Implementing dropout

Hi, I wonder if I want to implement dropout by myself, is something like the following sufficient (taken from machine learning - Implementing dropout from scratch - Stack Overflow):

class MyDropout(nn.Module):
    def __init__(self, p: float = 0.5):
        super(MyDropout, self).__init__()
        if p < 0 or p > 1:
            raise ValueError("dropout probability has to be between 0 and 1, " "but got {}".format(p))
        self.p = p

    def forward(self, X):
        if self.training:
            binomial = torch.distributions.binomial.Binomial(probs=1-self.p)
            return X * binomial.sample(X.size()) * (1.0/(1-self.p))
        return X

My concern is even if the unwanted weights are masked out (either through this way or by using a mask tensor), there can still be gradient flow through the 0 weights (Custom connections in neural network layers - #9 by Kaixhin). Is my concern valid?

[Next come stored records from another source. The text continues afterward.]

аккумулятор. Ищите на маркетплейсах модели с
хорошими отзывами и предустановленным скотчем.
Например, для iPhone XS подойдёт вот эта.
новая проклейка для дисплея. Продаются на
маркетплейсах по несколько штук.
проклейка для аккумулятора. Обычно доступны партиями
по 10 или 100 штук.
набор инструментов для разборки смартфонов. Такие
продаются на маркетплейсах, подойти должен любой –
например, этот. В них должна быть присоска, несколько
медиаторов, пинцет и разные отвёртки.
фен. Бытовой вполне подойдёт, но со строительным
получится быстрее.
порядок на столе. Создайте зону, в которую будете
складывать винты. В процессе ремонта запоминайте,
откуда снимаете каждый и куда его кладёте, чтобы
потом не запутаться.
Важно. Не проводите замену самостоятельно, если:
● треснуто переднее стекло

This looks like a fine implementation.

In the example you link,
y = w * x, so dy/dw = x.

However, in your context, you’d have something like
y = dropout(w * x + b) + ...
if dropout returns 0, the contribution of w is 0

Thanks for your reply. So can I just do something like this:
relu(self.fc(x)*self.mask)

not sure if masking happens before or after activation.